The valley has pretty mild winters, if you get up into Foothills (Park City, Ogden, Logan) areas you'd see more plow-able storms. Don't know if you've ever spent any real time in the area or have relatives/friends there but "Outsides" have a tough go at it when starting out. Don't take this the wrong way but the LDS community is pretty tight and they take care of their own first.


----------



## toddon22 (Jan 7, 2010)

i thought i read that the salt lake area gets about 60 inches of snow per year, did I read some wrong information? it seems that with that amount of accumulation every year there would be some good plowable storms.


----------



## niederhauser la (Feb 10, 2005)

I live in northern utah. We have had about 8 pushable storms, normally we get maybe 15 per year. SLC gets about half that


----------



## unit28 (Jan 1, 2007)

I have an Uncle in SLC {PC} that said this season was a very bad one for his plowing.
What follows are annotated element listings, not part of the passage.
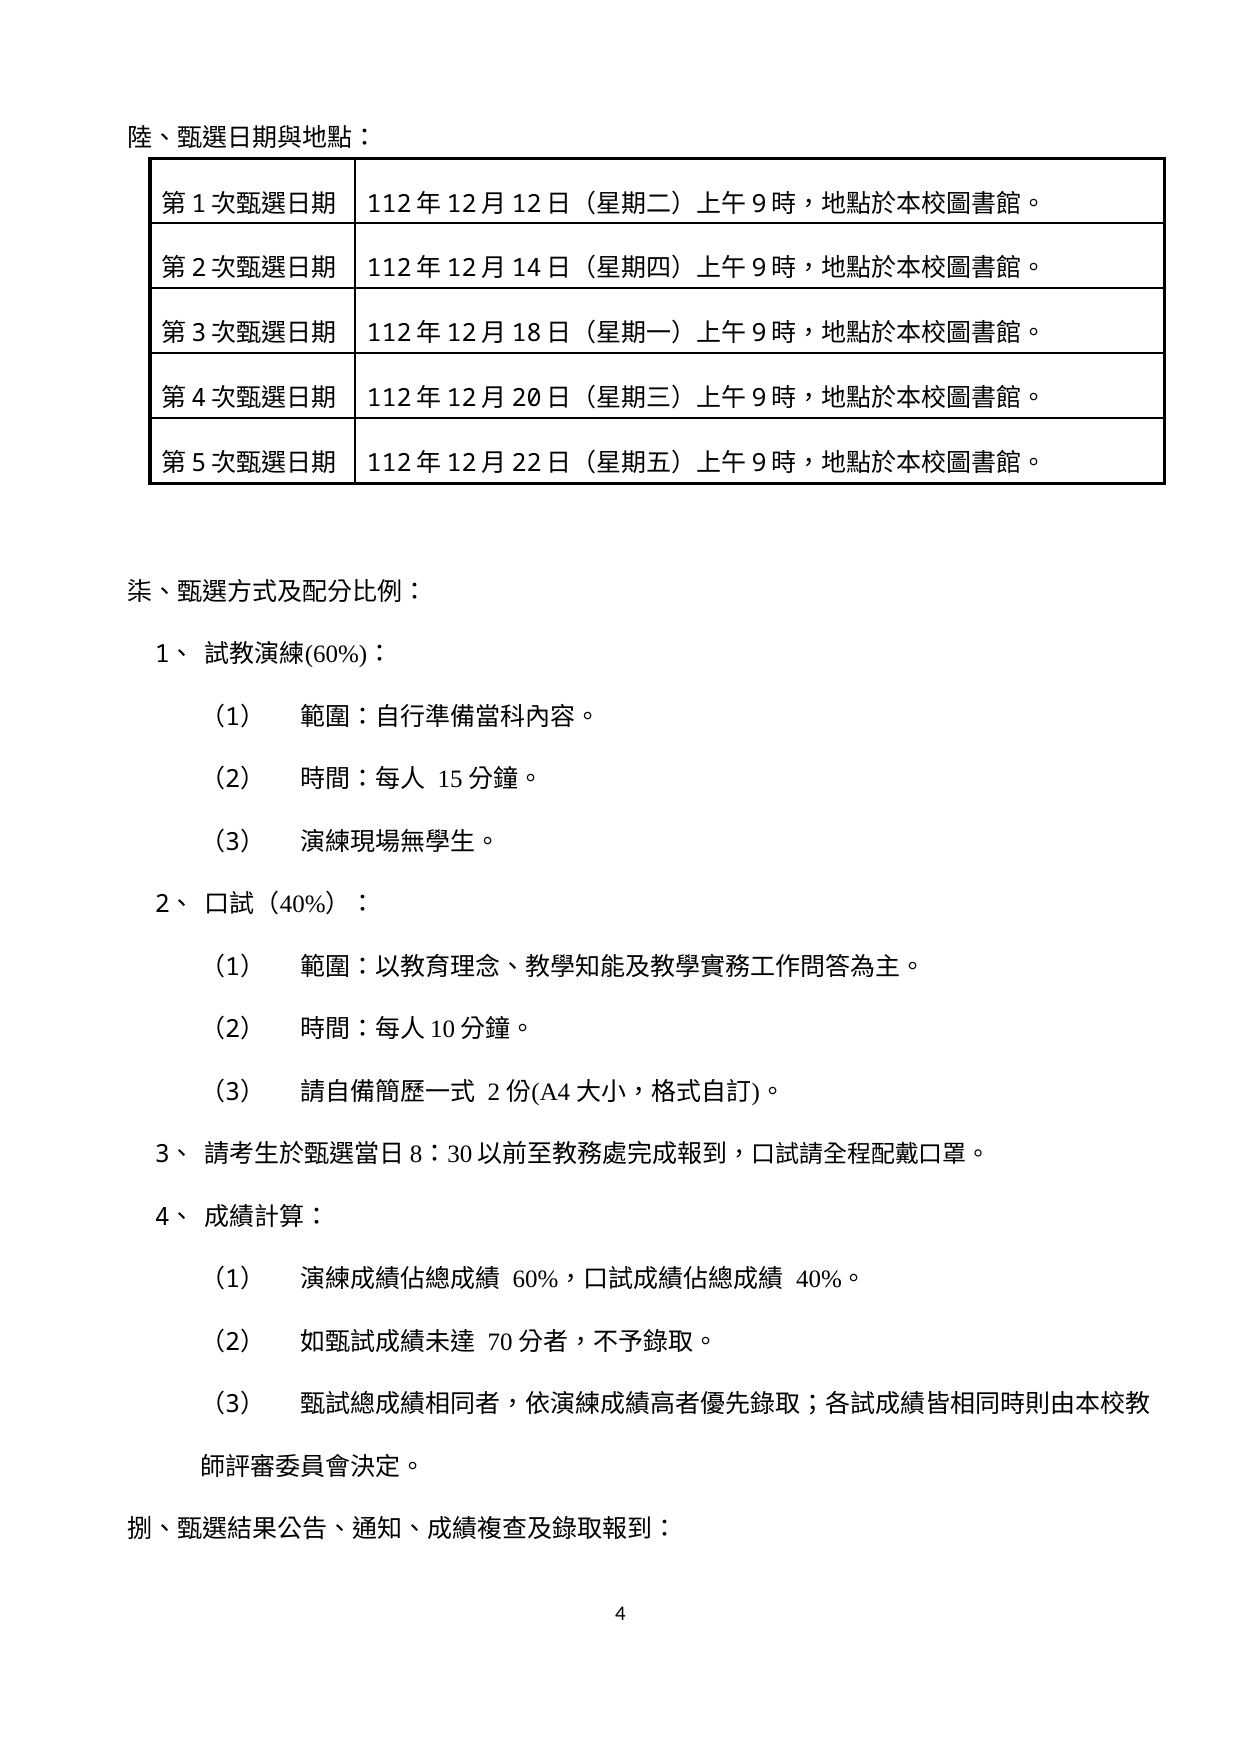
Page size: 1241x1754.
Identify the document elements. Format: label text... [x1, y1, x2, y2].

list 甄選方式及配分比例： [127, 548, 1165, 610]
list 如甄試成績未達 70 分者，不予錄取。 [200, 1298, 1165, 1360]
list 演練現場無學生。 [200, 798, 1165, 860]
list 範圍：以教育理念、教學知能及教學實務工作問答為主。 [200, 923, 1165, 985]
table_cell 112年12月14日（星期四）上午9時，地點於本校圖書館。 [356, 224, 1163, 287]
list 時間：每人 15 分鐘。 [200, 735, 1165, 798]
table_cell 112年12月20日（星期三）上午9時，地點於本校圖書館。 [356, 354, 1163, 417]
list 甄選結果公告、通知、成績複查及錄取報到： [127, 1485, 1165, 1548]
table_cell 第2次甄選日期 [152, 224, 354, 287]
table_cell 112年12月18日（星期一）上午9時，地點於本校圖書館。 [356, 289, 1163, 352]
list 甄試總成績相同者，依演練成績高者優先錄取；各試成績皆相同時則由本校教師評審委員會決定。 [200, 1360, 1165, 1485]
list 試教演練(60%)： [154, 610, 1165, 673]
table_cell 112年12月22日（星期五）上午9時，地點於本校圖書館。 [356, 419, 1163, 482]
list 範圍：自行準備當科內容。 [200, 673, 1165, 735]
table_cell 第3次甄選日期 [152, 289, 354, 352]
list 演練成績佔總成績 60%，口試成績佔總成績 40%。 [200, 1235, 1165, 1298]
list 口試（40%）： [154, 860, 1165, 923]
list 請自備簡歷一式 2 份(A4 大小，格式自訂)。 [200, 1048, 1165, 1110]
list 成績計算： [154, 1173, 1165, 1235]
table_header 112年12月12日（星期二）上午9時，地點於本校圖書館。 [356, 160, 1163, 222]
list 時間：每人10分鐘。 [200, 985, 1165, 1048]
table_cell 第5次甄選日期 [152, 419, 354, 482]
table_header 第1次甄選日期 [152, 160, 354, 222]
list 甄選日期與地點： [127, 94, 1165, 157]
list 請考生於甄選當日8：30以前至教務處完成報到，口試請全程配戴口罩。 [154, 1110, 1165, 1173]
table_cell 第4次甄選日期 [152, 354, 354, 417]
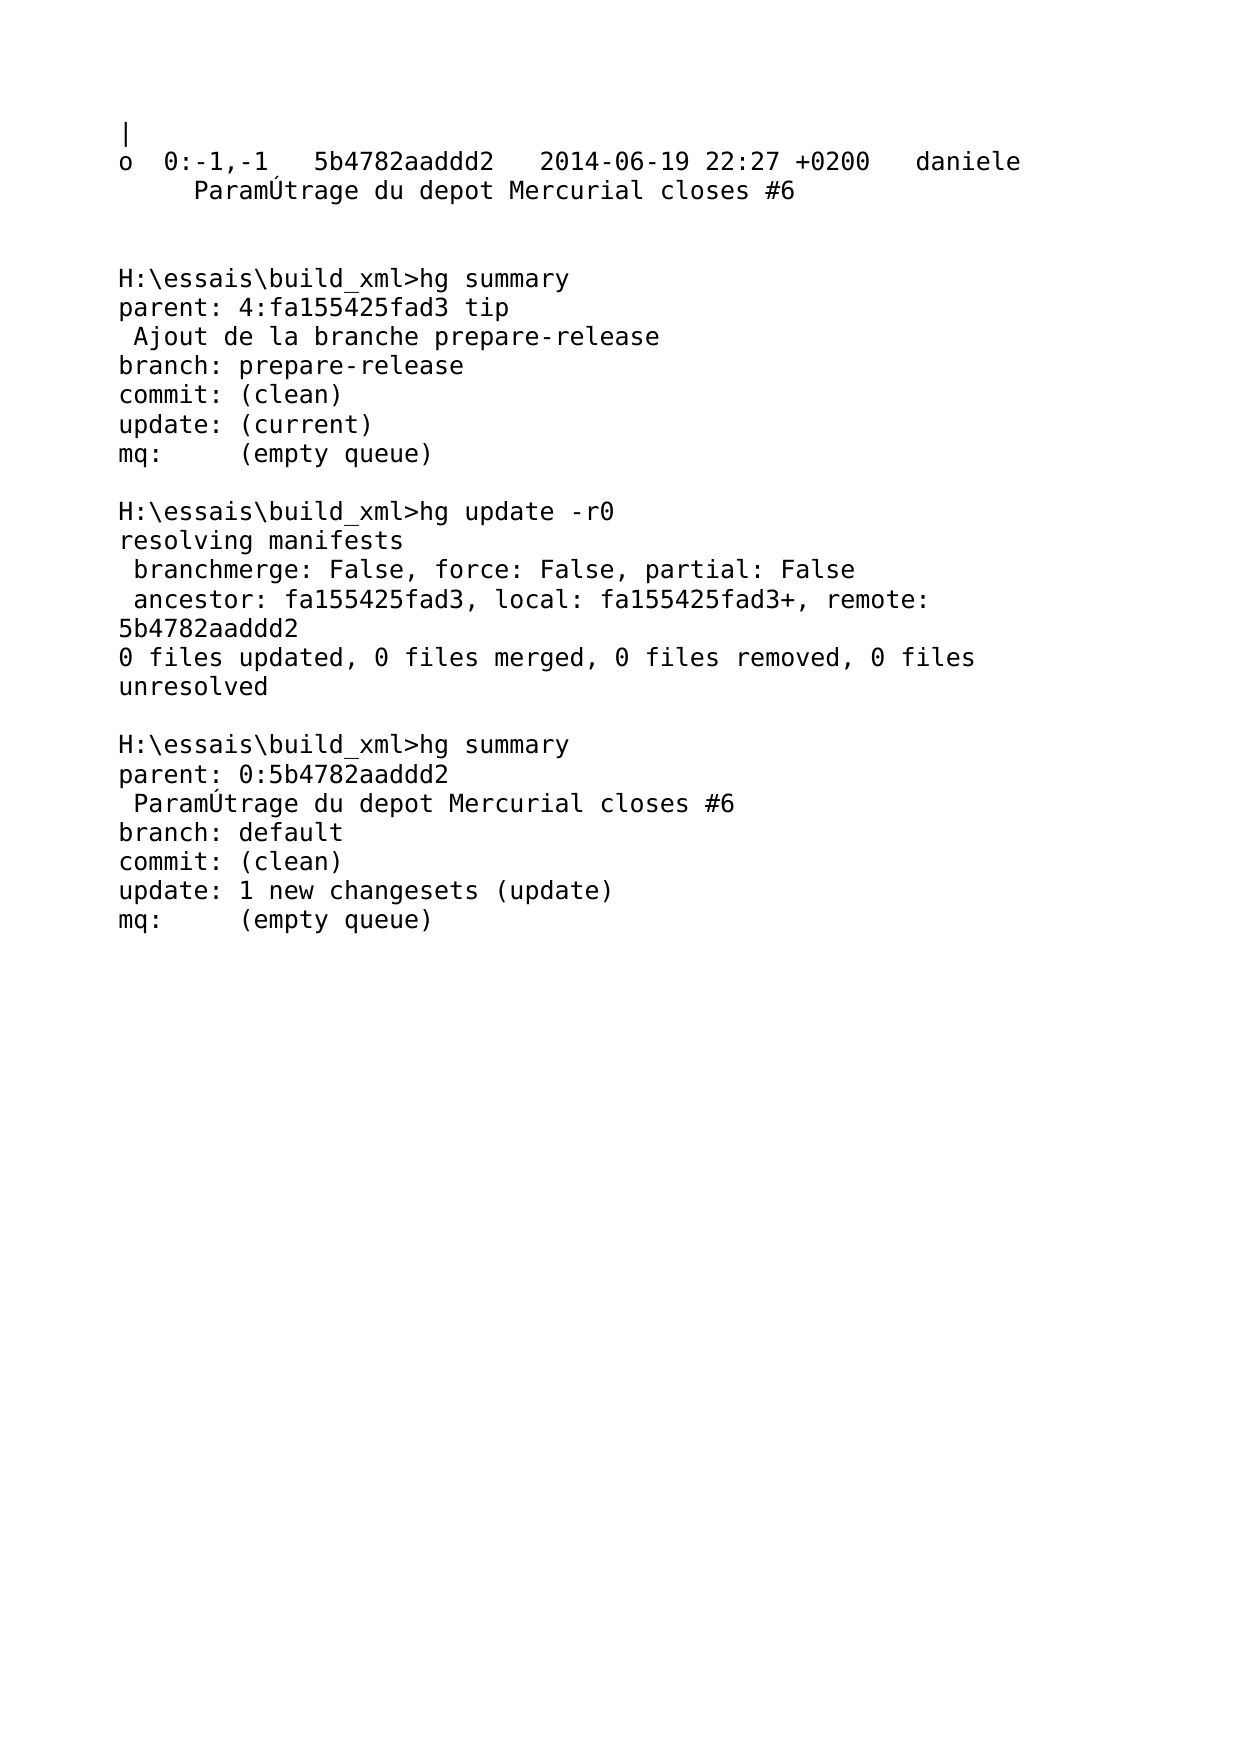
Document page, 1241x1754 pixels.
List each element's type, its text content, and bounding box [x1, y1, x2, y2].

text | o 0:-1,-1 5b4782aaddd2 2014-06-19 22:27 +0200 daniele ParamÚtrage du depot Mercurial closes #6 H:\essais\build_xml>hg summary parent: 4:fa155425fad3 tip Ajout de la branche prepare-release branch: prepare-release commit: (clean) update: (current) mq: (empty queue) H:\essais\build_xml>hg update -r0 resolving manifests branchmerge: False, force: False, partial: False ancestor: fa155425fad3, local: fa155425fad3+, remote: 5b4782aaddd2 0 files updated, 0 files merged, 0 files removed, 0 files unresolved H:\essais\build_xml>hg summary parent: 0:5b4782aaddd2 ParamÚtrage du depot Mercurial closes #6 branch: default commit: (clean) update: 1 new changesets (update) mq: (empty queue) [118, 118, 1122, 935]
Not sure if the LDS gives a toot who ya are though. 
I had another Uncle and Cousin who did paintings for the SLC and other LDS churches.


----------



## toddon22 (Jan 7, 2010)

so if you normally get 15 pushable storms a year in northern utah and SLC gets about half of that. how much snow would you say you get and SLC get per season?


----------



## toddon22 (Jan 7, 2010)

niederhauser LA... where in northern Utah you located?


----------



## chefracer15 (Nov 19, 2009)

*Crappy Snow Year*

December 09 was a good month billed out 9 or 10 pushes. January was pathetic billed out about 2 pushes. Nothing in February... Snow in the mountains, rain in the valley. Not the norm though. Last year I billed out about 25 pushes Dec thru March. I feel for all of you that try and make a living relying on snow storms. Luckily I have a "real" job and just move snow on the side. Been doin it 20 years though and love every minute of it!


----------